_RECORD EXTRACTS_
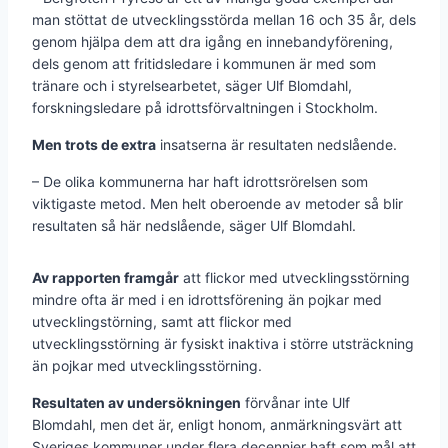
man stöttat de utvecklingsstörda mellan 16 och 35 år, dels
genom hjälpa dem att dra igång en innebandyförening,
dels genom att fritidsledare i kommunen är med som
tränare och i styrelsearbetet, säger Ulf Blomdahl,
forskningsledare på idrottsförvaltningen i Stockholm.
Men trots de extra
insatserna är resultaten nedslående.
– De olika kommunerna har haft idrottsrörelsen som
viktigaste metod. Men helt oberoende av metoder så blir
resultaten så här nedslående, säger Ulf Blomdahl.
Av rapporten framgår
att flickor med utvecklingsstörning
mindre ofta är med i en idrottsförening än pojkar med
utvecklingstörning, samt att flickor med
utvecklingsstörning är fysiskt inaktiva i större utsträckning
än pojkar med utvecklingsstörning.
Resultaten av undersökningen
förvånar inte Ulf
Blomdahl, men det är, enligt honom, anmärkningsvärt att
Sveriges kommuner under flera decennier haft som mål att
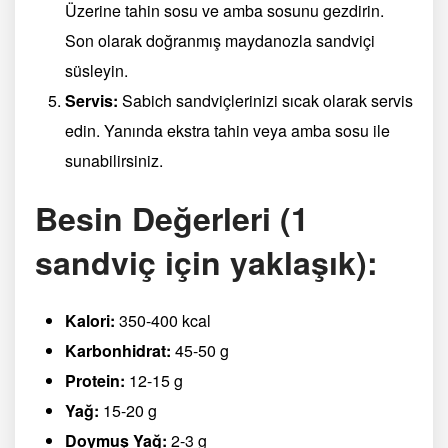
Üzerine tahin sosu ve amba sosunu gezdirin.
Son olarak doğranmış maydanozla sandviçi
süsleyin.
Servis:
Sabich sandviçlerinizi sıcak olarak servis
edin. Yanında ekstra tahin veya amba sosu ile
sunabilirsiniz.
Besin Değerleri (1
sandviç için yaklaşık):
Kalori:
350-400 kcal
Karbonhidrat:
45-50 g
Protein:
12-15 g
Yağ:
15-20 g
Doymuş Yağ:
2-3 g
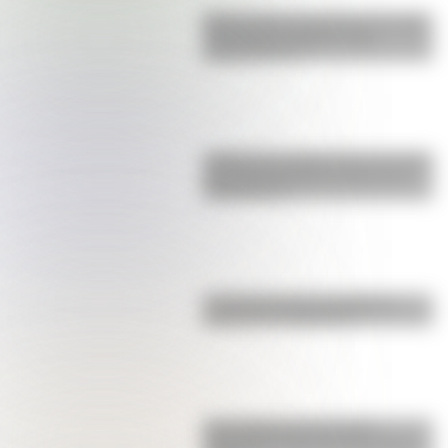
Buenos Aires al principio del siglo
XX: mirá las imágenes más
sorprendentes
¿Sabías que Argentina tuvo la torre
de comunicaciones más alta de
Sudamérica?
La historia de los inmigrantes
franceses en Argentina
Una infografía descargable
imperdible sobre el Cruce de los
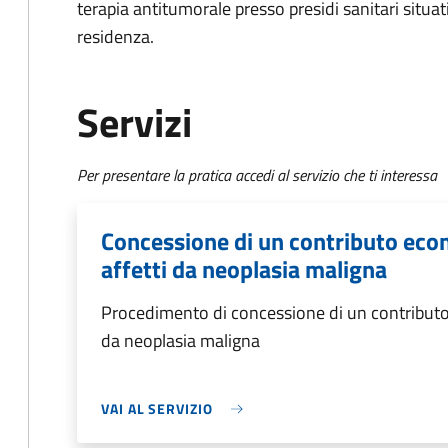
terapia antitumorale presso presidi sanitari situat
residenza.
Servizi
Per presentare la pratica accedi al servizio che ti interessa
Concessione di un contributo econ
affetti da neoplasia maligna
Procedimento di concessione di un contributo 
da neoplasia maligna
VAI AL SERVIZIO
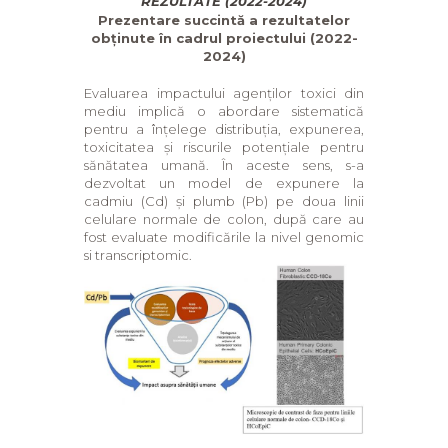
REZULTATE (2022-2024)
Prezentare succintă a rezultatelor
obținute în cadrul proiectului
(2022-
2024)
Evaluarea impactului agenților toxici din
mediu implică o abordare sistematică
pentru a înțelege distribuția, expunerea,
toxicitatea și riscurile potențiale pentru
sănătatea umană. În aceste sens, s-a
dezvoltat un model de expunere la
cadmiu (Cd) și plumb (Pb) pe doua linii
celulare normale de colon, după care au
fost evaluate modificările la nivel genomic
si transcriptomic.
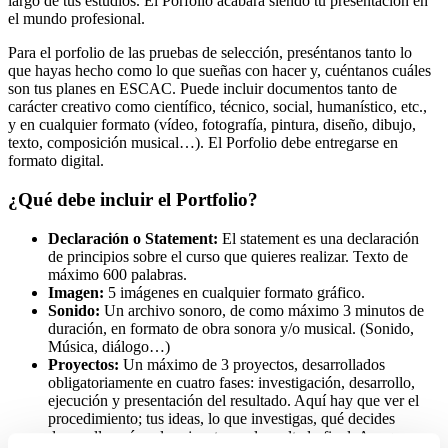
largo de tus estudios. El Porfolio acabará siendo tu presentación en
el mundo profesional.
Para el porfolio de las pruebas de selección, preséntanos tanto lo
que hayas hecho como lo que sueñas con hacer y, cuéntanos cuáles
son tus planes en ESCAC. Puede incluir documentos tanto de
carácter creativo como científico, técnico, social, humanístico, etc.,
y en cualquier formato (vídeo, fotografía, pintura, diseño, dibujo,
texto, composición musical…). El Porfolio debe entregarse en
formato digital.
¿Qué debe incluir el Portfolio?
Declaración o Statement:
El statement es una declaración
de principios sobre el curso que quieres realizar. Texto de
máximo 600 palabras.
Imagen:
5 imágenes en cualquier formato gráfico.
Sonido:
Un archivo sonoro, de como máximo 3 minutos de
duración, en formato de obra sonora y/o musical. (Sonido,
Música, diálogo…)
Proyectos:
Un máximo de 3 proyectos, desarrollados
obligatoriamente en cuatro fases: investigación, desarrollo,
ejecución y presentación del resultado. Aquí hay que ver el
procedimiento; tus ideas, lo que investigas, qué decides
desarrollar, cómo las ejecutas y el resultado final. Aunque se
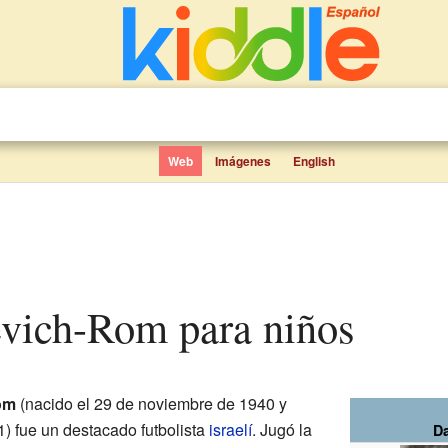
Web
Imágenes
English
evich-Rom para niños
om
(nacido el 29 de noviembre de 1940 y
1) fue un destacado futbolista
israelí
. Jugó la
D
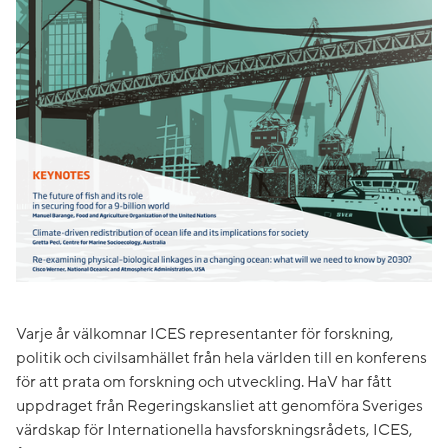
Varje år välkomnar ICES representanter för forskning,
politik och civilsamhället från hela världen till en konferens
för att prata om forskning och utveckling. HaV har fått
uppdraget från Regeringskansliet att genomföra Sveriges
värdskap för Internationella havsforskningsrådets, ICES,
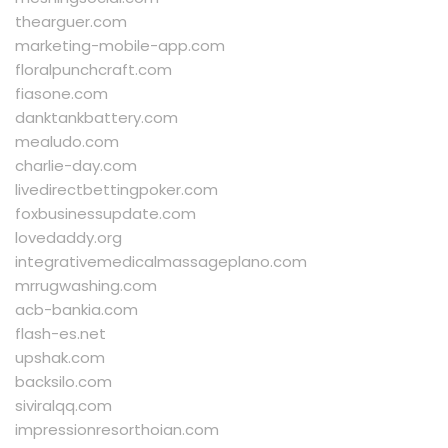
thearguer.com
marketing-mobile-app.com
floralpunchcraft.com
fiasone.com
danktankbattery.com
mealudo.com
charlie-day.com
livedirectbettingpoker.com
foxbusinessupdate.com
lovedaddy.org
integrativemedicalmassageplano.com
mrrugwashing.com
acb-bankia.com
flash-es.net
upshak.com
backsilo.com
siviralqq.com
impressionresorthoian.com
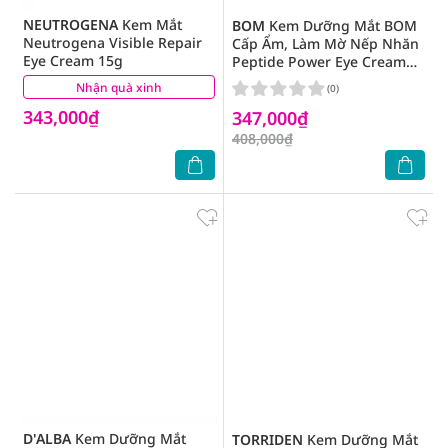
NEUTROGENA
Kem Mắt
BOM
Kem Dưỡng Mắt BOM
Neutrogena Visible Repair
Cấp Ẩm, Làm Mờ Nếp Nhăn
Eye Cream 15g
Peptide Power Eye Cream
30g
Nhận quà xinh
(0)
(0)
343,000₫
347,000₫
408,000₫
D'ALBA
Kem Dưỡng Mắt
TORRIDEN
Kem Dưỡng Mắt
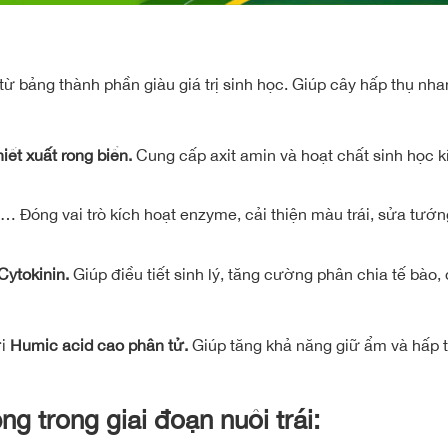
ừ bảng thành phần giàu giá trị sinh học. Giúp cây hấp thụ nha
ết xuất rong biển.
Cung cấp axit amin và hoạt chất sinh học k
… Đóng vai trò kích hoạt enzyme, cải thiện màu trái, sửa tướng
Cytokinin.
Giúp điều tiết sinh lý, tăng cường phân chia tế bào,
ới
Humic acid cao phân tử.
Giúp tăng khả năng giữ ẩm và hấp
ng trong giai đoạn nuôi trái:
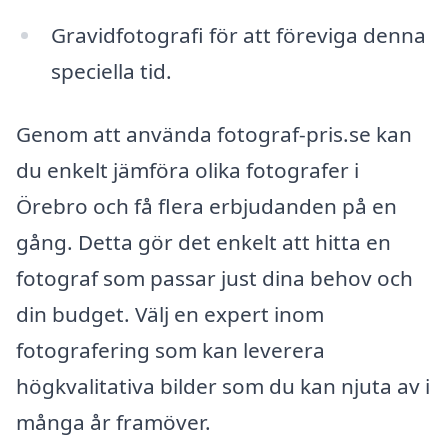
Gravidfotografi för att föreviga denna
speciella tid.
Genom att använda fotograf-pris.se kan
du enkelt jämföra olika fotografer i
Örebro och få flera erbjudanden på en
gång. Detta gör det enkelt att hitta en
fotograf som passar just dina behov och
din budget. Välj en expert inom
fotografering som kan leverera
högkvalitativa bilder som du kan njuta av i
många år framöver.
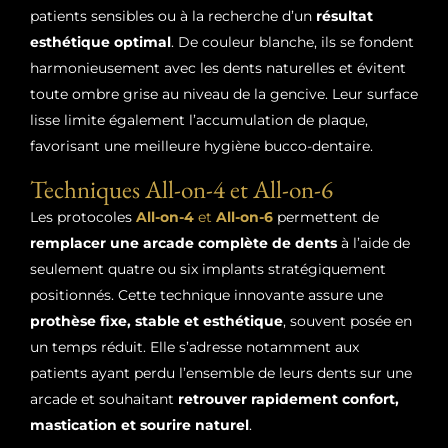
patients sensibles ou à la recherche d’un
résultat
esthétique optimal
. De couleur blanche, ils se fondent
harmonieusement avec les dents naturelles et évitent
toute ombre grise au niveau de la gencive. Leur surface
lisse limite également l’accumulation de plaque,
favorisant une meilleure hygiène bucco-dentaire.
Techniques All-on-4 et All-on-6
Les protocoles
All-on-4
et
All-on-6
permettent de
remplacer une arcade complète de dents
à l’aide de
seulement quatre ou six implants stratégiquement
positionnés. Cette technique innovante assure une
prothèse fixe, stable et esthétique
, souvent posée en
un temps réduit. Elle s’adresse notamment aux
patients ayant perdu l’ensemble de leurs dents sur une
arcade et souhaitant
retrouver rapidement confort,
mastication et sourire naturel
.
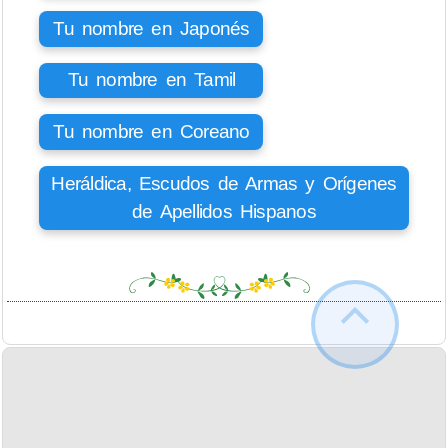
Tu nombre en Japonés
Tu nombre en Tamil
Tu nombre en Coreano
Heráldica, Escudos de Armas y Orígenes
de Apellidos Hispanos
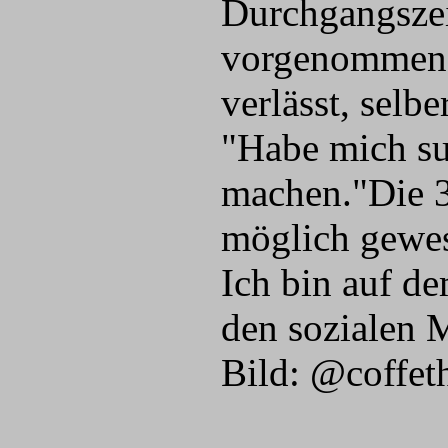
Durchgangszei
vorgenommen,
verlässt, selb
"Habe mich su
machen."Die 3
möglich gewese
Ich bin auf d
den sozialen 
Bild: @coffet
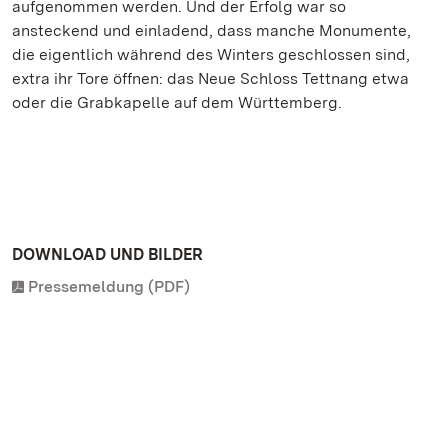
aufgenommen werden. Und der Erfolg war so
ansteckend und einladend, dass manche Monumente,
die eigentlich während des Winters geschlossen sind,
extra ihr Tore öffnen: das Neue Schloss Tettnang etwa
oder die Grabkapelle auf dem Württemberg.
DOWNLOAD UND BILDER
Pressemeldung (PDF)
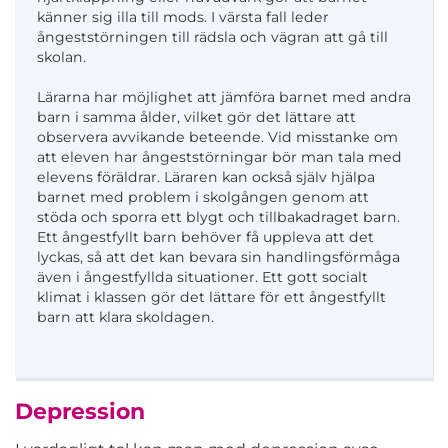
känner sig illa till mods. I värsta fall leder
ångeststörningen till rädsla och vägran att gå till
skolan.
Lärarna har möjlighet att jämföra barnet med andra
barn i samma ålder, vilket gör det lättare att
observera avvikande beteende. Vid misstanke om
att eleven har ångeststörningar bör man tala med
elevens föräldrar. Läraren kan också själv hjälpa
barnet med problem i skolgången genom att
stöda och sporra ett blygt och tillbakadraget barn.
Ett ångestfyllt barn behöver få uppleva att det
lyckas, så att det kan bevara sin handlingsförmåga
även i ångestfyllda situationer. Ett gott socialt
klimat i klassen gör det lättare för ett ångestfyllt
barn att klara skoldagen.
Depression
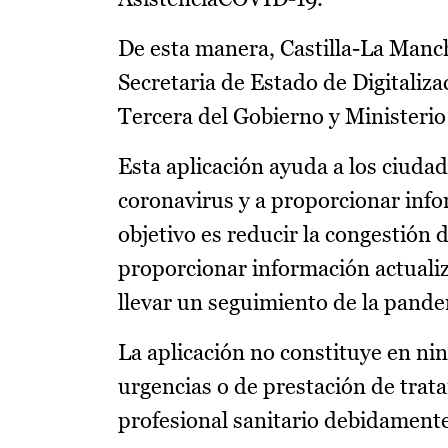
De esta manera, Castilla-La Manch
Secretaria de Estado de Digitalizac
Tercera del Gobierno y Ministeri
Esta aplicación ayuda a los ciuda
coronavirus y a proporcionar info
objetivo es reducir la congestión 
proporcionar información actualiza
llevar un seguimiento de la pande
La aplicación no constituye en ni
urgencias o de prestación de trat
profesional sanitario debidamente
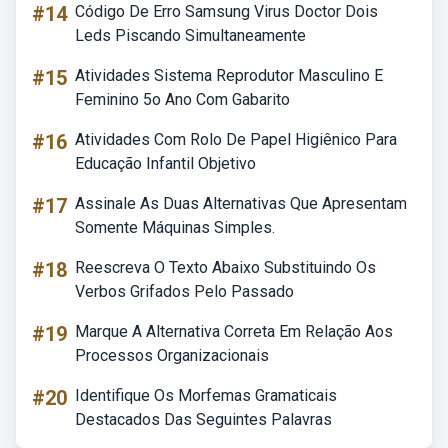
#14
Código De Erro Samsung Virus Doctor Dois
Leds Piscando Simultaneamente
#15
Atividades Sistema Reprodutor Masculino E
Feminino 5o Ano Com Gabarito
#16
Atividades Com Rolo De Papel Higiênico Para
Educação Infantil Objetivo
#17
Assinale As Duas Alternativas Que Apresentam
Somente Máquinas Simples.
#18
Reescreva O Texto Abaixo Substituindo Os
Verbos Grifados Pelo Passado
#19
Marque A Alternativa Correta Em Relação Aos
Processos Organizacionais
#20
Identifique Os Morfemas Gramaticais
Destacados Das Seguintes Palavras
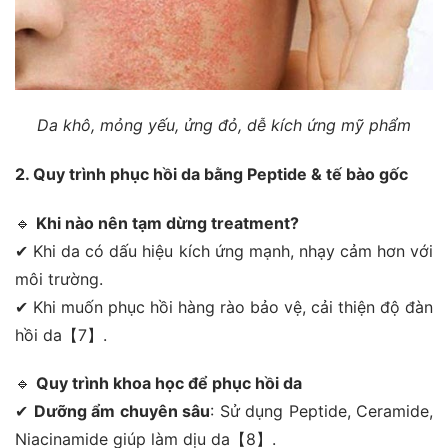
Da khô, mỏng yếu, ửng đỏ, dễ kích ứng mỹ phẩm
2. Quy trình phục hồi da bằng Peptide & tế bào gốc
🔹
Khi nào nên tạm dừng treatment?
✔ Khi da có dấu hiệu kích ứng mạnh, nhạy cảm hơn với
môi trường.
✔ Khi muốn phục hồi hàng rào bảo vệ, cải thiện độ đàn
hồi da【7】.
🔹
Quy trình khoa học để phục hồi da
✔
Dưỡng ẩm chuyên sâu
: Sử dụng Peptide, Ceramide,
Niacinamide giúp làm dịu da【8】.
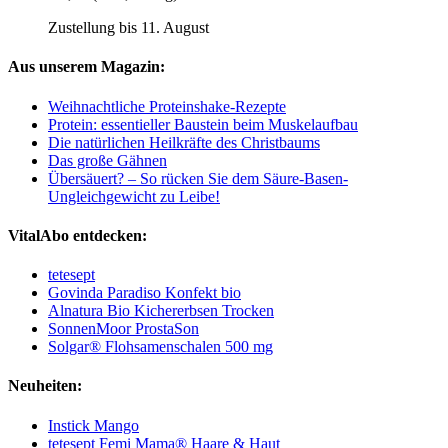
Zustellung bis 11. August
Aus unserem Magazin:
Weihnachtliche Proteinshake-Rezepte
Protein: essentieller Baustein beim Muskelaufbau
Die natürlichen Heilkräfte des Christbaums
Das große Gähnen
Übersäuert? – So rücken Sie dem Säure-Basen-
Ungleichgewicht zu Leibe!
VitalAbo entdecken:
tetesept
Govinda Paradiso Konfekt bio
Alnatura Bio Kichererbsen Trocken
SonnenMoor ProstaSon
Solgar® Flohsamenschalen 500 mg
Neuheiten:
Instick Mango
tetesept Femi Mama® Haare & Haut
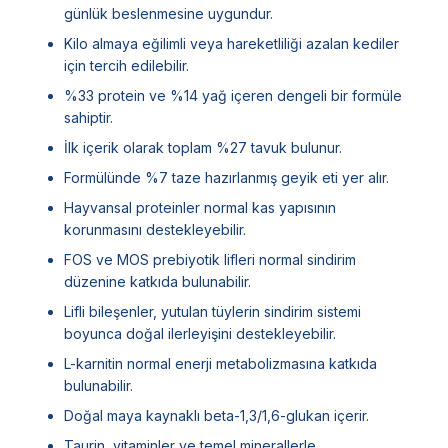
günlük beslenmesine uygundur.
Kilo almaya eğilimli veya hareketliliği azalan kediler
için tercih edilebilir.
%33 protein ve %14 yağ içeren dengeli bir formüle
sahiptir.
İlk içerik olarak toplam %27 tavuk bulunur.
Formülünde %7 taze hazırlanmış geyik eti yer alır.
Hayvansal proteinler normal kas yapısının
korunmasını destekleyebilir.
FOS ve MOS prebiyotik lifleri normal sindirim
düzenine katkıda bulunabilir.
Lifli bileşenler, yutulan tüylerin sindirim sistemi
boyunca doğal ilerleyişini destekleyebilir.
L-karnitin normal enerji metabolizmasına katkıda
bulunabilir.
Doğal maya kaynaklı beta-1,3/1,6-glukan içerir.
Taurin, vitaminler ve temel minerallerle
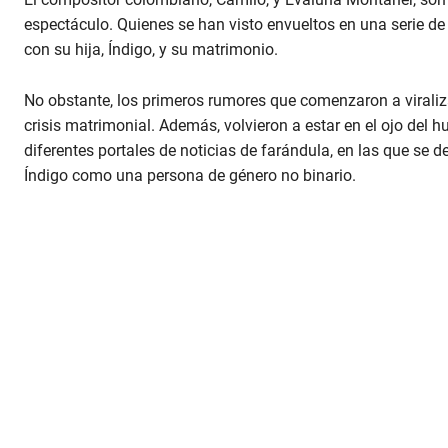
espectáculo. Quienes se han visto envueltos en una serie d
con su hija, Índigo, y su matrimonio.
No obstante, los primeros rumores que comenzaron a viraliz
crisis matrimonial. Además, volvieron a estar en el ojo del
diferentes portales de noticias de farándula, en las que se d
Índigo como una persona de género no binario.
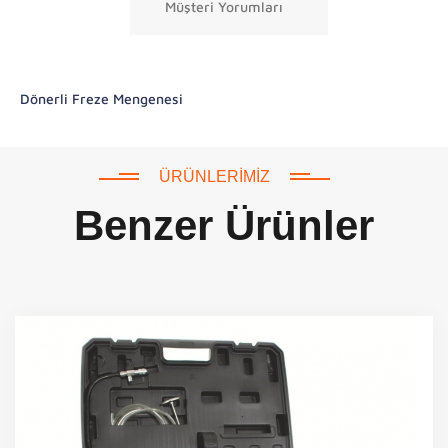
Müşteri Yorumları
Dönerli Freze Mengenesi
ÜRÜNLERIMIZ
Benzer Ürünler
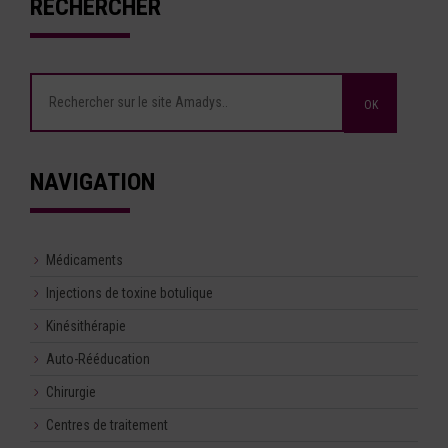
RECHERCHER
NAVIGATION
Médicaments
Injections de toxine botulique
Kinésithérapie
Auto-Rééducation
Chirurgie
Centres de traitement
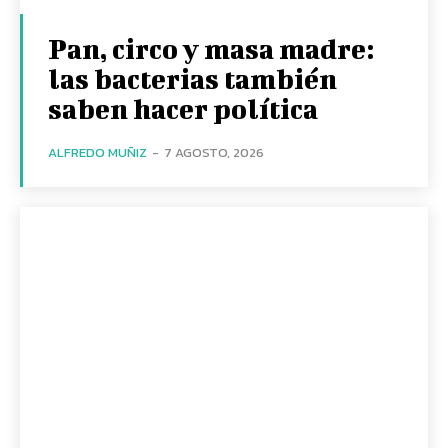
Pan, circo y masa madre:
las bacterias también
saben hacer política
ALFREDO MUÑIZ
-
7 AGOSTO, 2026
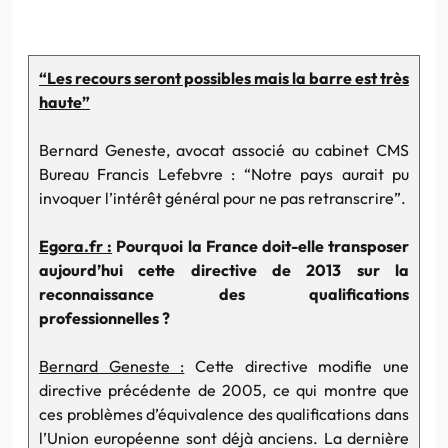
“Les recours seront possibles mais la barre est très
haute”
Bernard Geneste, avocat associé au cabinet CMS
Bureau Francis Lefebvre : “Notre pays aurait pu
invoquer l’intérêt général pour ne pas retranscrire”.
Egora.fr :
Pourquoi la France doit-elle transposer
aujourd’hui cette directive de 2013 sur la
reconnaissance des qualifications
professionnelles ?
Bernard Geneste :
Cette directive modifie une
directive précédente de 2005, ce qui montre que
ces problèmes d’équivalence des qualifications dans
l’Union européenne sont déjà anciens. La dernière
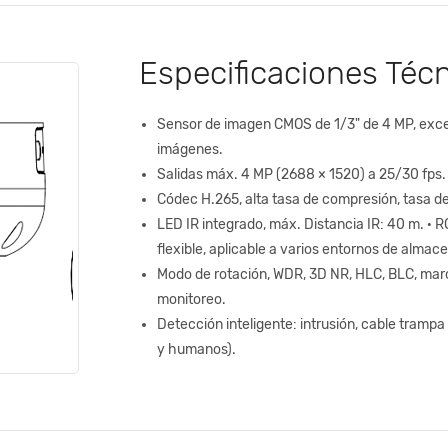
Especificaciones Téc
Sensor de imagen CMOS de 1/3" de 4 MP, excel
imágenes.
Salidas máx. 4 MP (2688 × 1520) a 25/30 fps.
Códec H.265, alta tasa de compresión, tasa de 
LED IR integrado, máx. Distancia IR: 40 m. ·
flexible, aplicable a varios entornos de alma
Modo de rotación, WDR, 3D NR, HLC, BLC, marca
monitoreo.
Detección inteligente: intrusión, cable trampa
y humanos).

_ACTION ITEM_
For this exercise, reproduce exactly the lines of the records above from the one with "incluir el Portfolio?" up to and including the one with "Varje år välkomnar", without pictures.

_TASK ANSWER_
¿Qué debe incluir el Portfolio?
Declaración o Statement:
El statement es una declaración
de principios sobre el curso que quieres realizar. Texto de
máximo 600 palabras.
Imagen:
5 imágenes en cualquier formato gráfico.
Sonido:
Un archivo sonoro, de como máximo 3 minutos de
duración, en formato de obra sonora y/o musical. (Sonido,
Música, diálogo…)
Proyectos:
Un máximo de 3 proyectos, desarrollados
obligatoriamente en cuatro fases: investigación, desarrollo,
ejecución y presentación del resultado. Aquí hay que ver el
procedimiento; tus ideas, lo que investigas, qué decides
desarrollar, cómo las ejecutas y el resultado final. Aunque se
Web
Imágenes
English
evich-Rom para niños
om
(nacido el 29 de noviembre de 1940 y
1) fue un destacado futbolista
israelí
. Jugó la
D
Varje år välkomnar ICES representanter för forskning,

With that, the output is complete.